Instructions for the task:
Take the data below and filter it for lines containing the word "scroll"; show each line found.

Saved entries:
--------------------
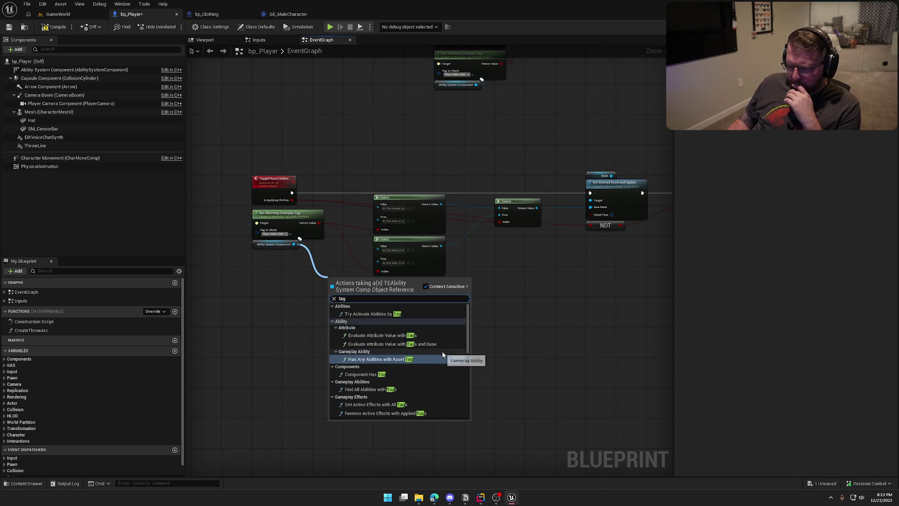
scroll(443, 355, "down", 4)
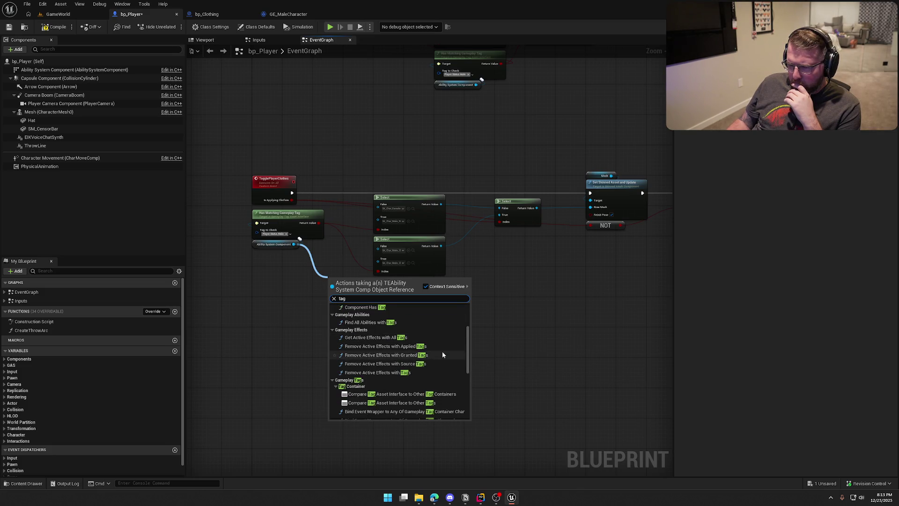
scroll(443, 354, "down", 4)
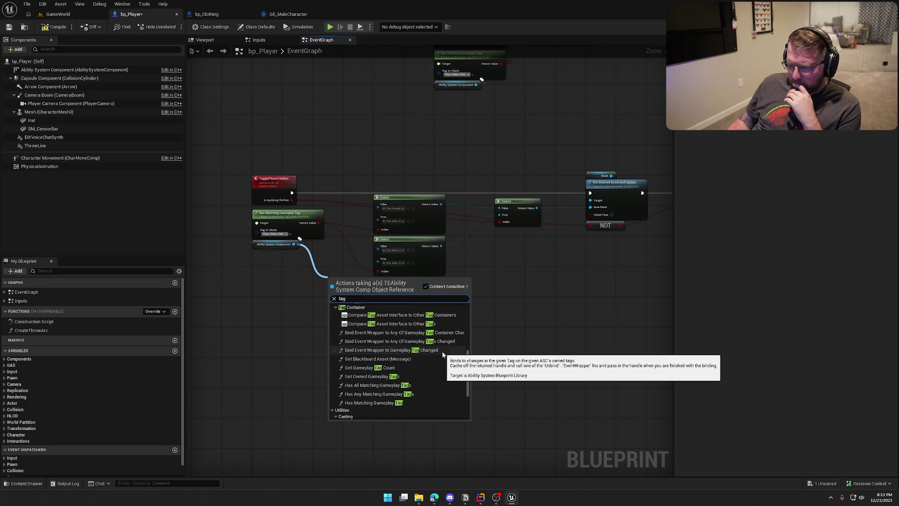
scroll(442, 355, "down", 3)
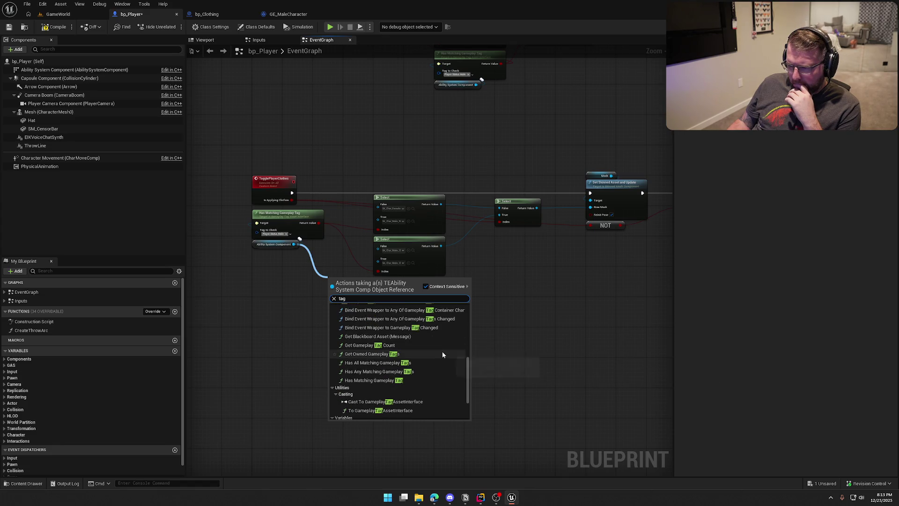
scroll(443, 355, "up", 2)
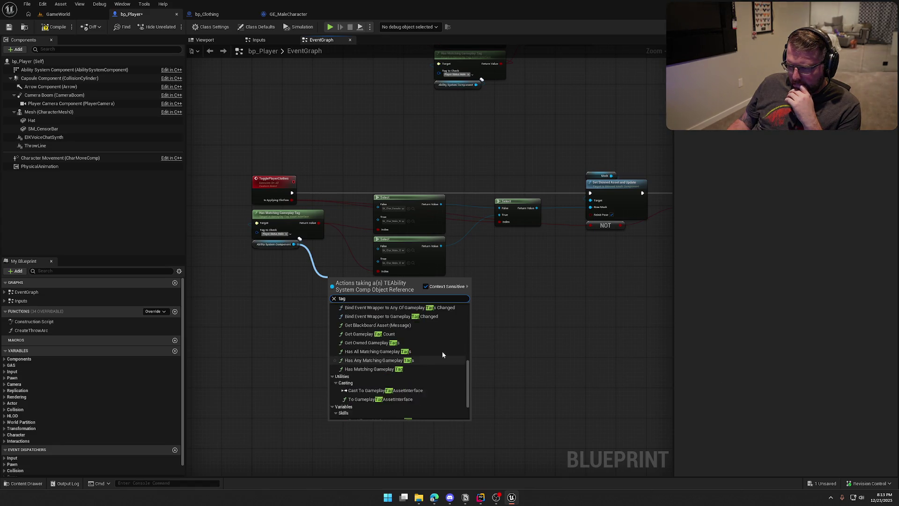
scroll(442, 354, "down", 3)
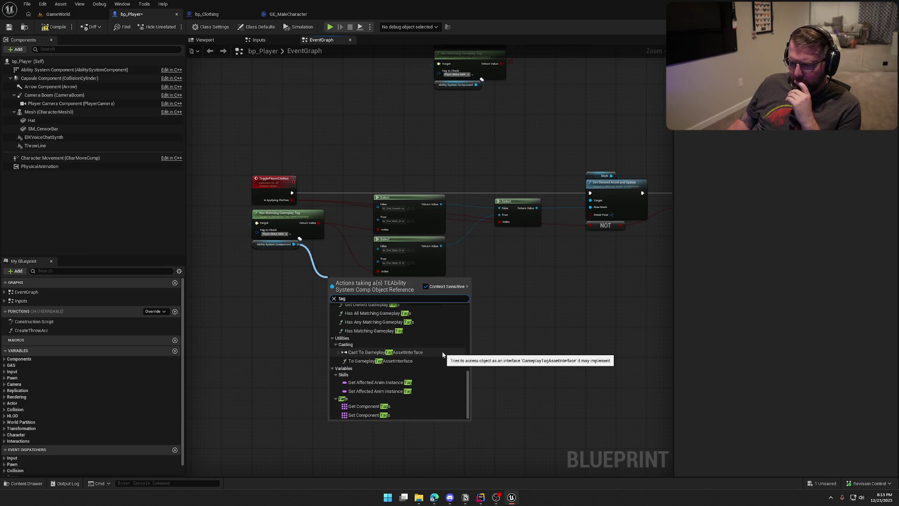
scroll(443, 354, "up", 10)
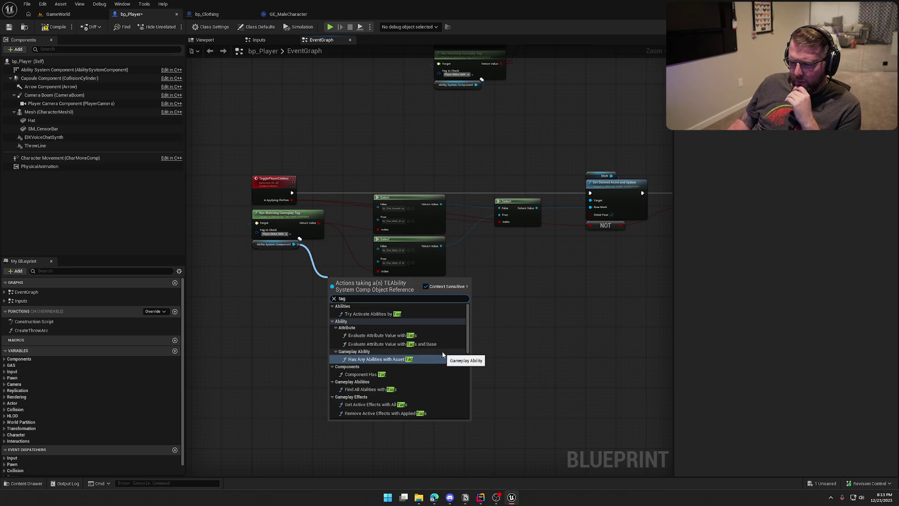
left_click(257, 276)
mouse_move(311, 264)
left_mouse_down()
mouse_move(343, 349)
mouse_move(413, 342)
mouse_move(386, 337)
left_mouse_up()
--------------------
Exercise response:
scroll(443, 355, "down", 4)
scroll(443, 354, "down", 4)
scroll(442, 355, "down", 3)
scroll(443, 355, "up", 2)
scroll(442, 354, "down", 3)
scroll(443, 354, "up", 10)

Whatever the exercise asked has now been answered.